The trial, conviction, and execution drew international condemnation, with MOSOP supporters accusing Shell of sponsoring the repression of the Ogoni. Shell adamantly denied any responsibility for the military regime's actions, though it did ask the government to send troops into the area to protect its investments and, according to The New York Times, "paid for the transportation and salary bonuses of some troops - ostensibly oilfield guards - who committed the abuses."

Shell, the Times reported, "also accused Mr. Saro-Wiwa of supporting violence" and "expressed no regret at the death sentences."

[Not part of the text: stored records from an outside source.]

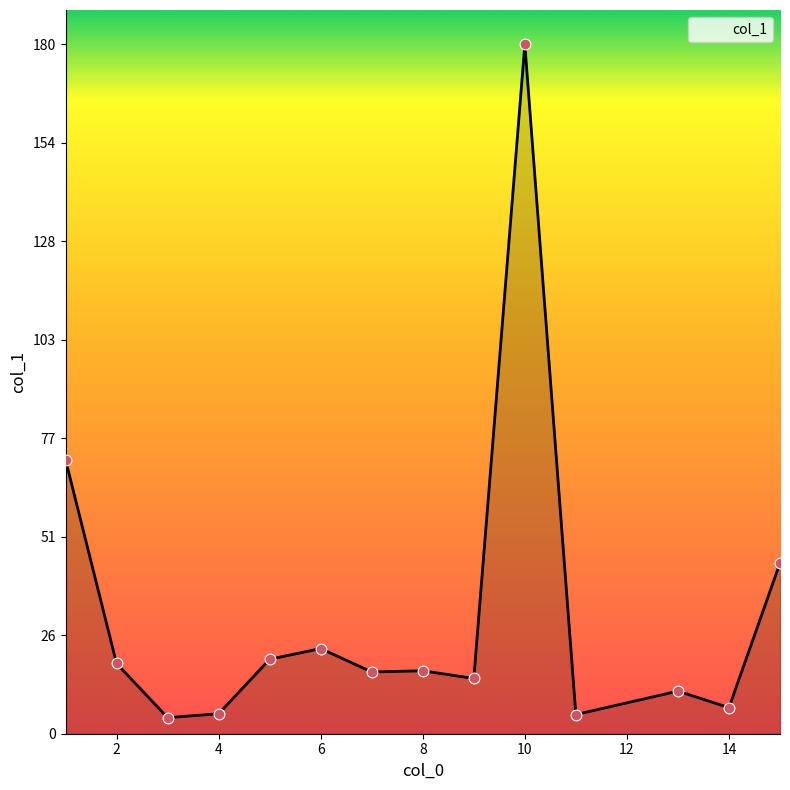

What is the difference between the maximum and minimum values?

175.4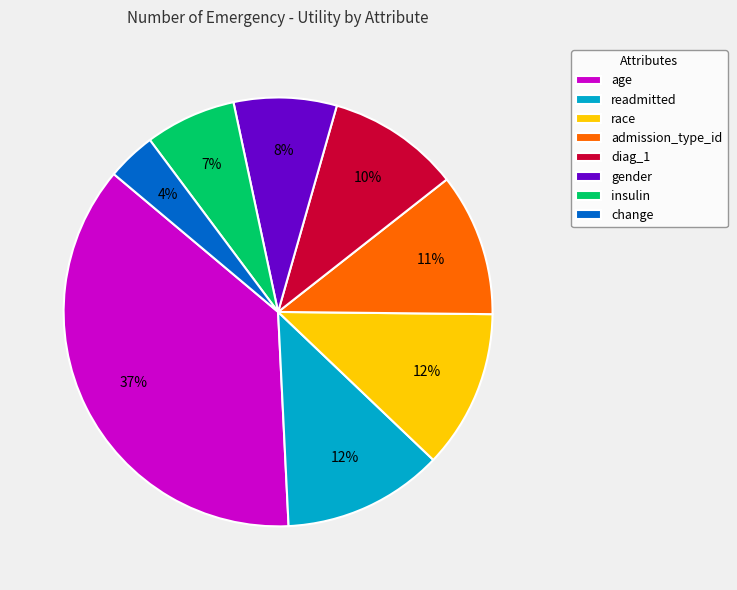

The diag_1 slice represents 10% of the pie. True or false?

True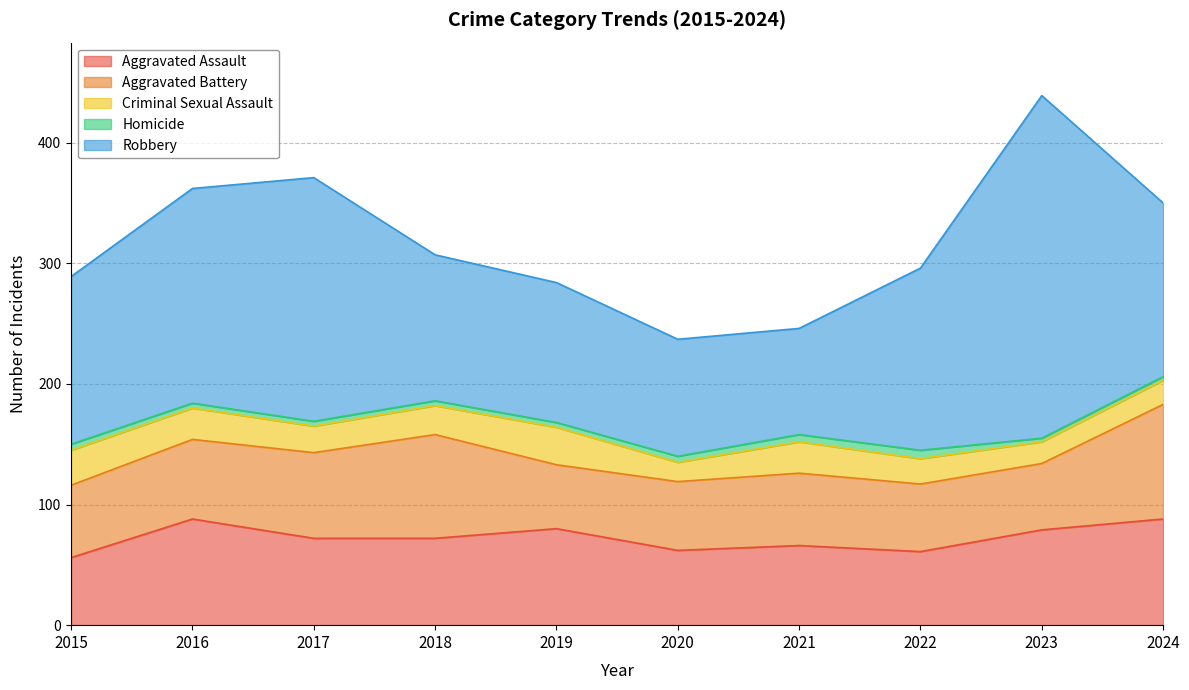

Rank the series by their maximum value, from lowest to highest.

Homicide, Criminal Sexual Assault, Aggravated Assault, Aggravated Battery, Robbery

Owens Wiwa, by contrast, remembered his brother as a man of peace, someone who was "a little bit rich" but who was disturbed at the plight of the Ogoni, and determined "from the outset" there should be "no violence" in the MOSOP-led campaign. He said Saro-Wiwa would periodically visit his medical clinic, where the writer witnessed "the slow genocide of the Ogoni people," most of whom had no electricity or running water, and were dependent on streams polluted by oil spills. Gas flaring from oil operations, he added, contributed to acid rain and high rates of childhood asthma.

"I was busy treating what Ken was busy trying to prevent," he said.
Economically, he continued, Shell's operations despoiled farmland, rivers, and fishing creeks, the foundations of people's livelihoods - hardships exacerbated by the costs of rising medical needs.

Cohn, the legal director for the Electronic Frontier Foundation in San Francisco, is representing a group of Nigerian plaintiffs in a federal lawsuit alleging that Chevron paid for the destruction of two Nigerian villages in 1999. She described the "incestuous relationship" between Chevron and the military there, and said evidence shows that navy personnel provided Chevron with a bill following a raid that "burned two villages to the ground."

Wiwa said thousands of Ogoni activists went into exile immediately after his brother's death, leaving the movement scattered. "And that," asserted Wiwa, "was the intention." But with Shell no longer in Ogoniland, he added, "trees are greener, air is cleaner, water is cleaner," and the region has seen a "restoration of dignity" and the return of nongovernmental organizations to the region.

"The absence of transnational corporations means peace to us," Wiwa said.

But he offered a warning as well. "Violence will come back to Ogoniland if they come back," Wiwa predicted. "That's why we are trying to prevent them from coming back."